Quelques jours plus tard, l’écusson de Bianca Capello était, par ordre souverain, enlevé des monumens publics et remplacé par celui de la grande-duchesse Jeanne d’Autriche. En outre, une enquête ouverte au sujet de don Antonio le ramenait purement et simplement à sa condition véritable d’enfant substitué. Pauvre capucin de baromètre dont le capuchon se relève ou s’abaisse au gré des variations atmosphériques, espérons que le temps lui redeviendra favorable ! Toutes les dispositions testamentaires de Bianca reçurent leur exécution ; la comtesse Bentivoglio héritant de 30,000 écus et des bijoux, une égale somme de 30,000 écus fut attribuée à don Antonio, ce fils putatif d’une mère et d’un père qui, leur vie durant et même après leur mort, ne devaient pas cesser de le combler comme pour se persuader qu’ils l’avaient fait.


IV

Cependant, des bruits étranges circulaient.
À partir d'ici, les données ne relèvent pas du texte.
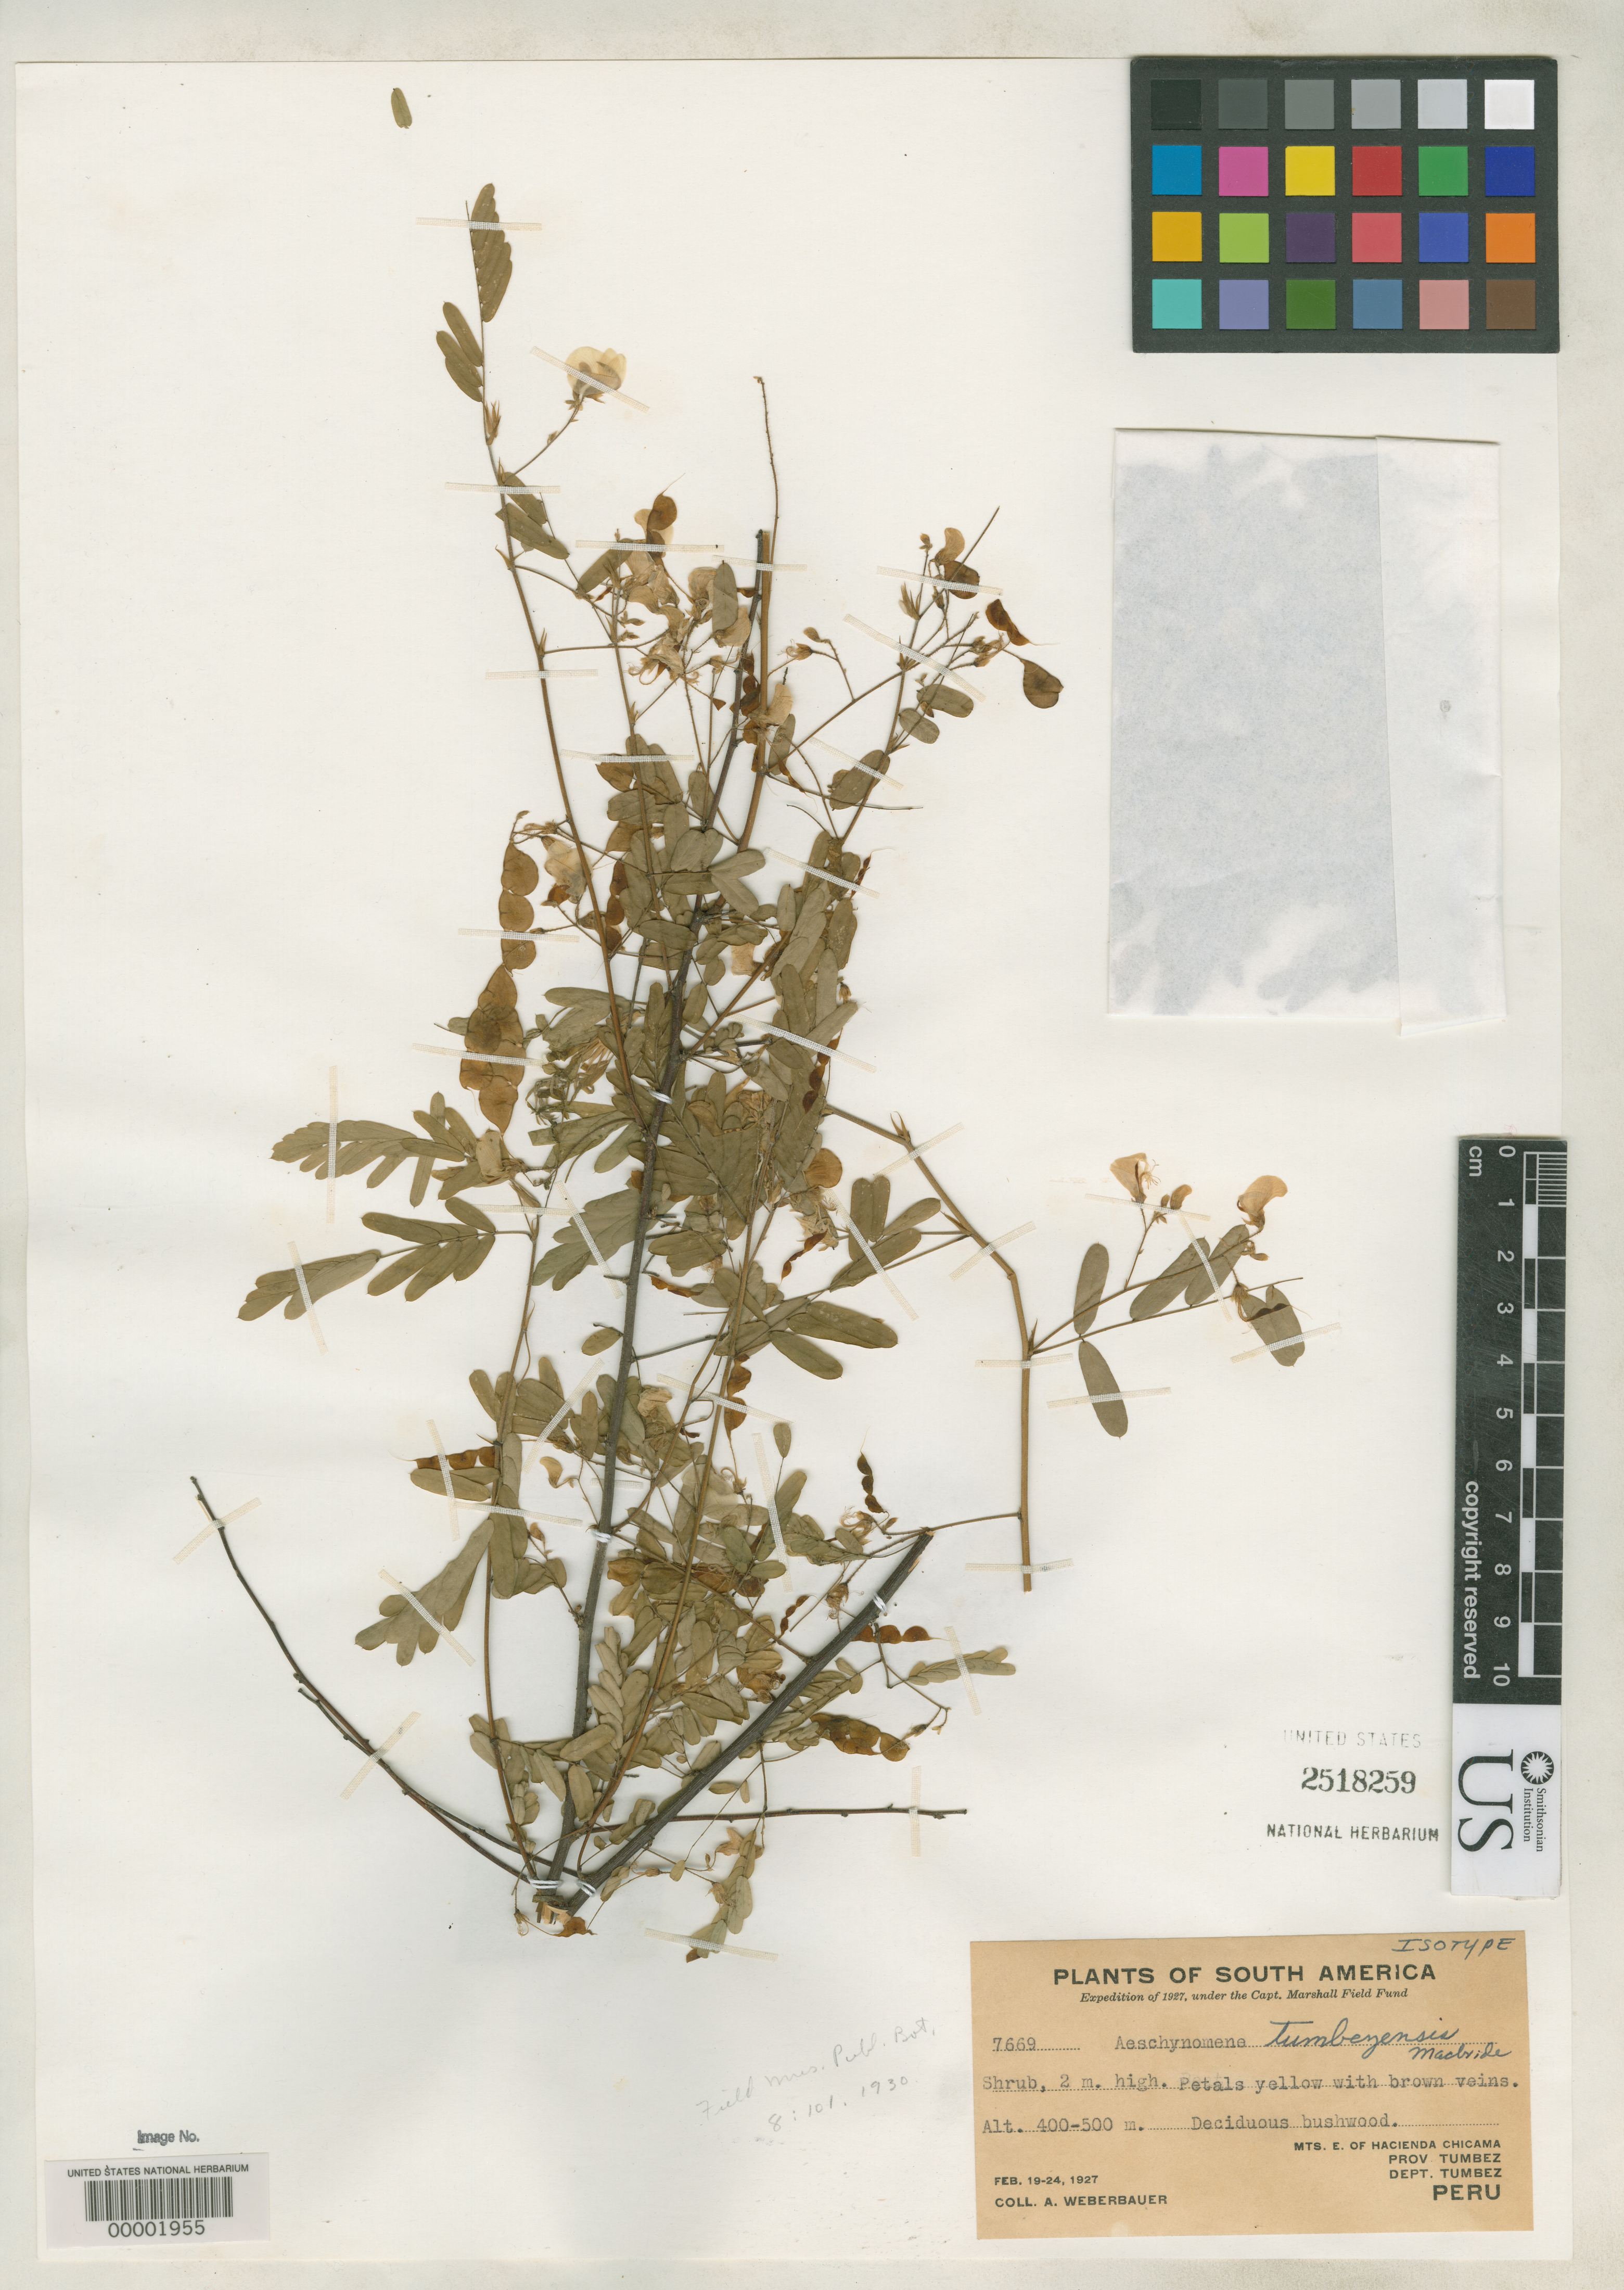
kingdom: Plantae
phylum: Tracheophyta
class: Magnoliopsida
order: Fabales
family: Fabaceae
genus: Aeschynomene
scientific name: Aeschynomene tumbezensis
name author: J.F. Macbr.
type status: Isotype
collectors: A. Weberbauer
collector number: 7669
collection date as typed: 19 Feb 1927 to 24 Feb 1927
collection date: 1927-02-19/1927-02-24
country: Peru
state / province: Tumbes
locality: East of Hacienda Chicama.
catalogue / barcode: US 2518259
Ces deux catastrophes simultanées, ce grand-duc, cette grande-duchesse disparaissant ainsi coup sur coup du théâtre de la vie, c’était de quoi mettre en éveil les imaginations. Les uns racontaient que Bianca ayant voulu, à table, dans un gâteau, empoisonner le cardinal, celui-ci, prévenu d’avance par ses gens, aurait prudemment refusé d’y toucher, sur quoi le grand-duc, ignorant que la tourte fût médicamentée, se serait écrié : « Supposeriez-vous par hasard que ma femme et moi nous ayons de mauvaises pensées ? Vous auriez tort, monseigneur, et je vous en donne ici la preuve en mangeant tout le premier de cette tourte. » Bianca, le voyant faire, l’aurait imité pour mourir avec son mari et se soustraire aux conséquences de son crime. D’autres imputaient au cardinal la tentative d’empoisonnement et voulaient qu’il eût poussé la scélératesse au point d’avoir apposté des gardes pour empêcher ses victimes d’être secourues.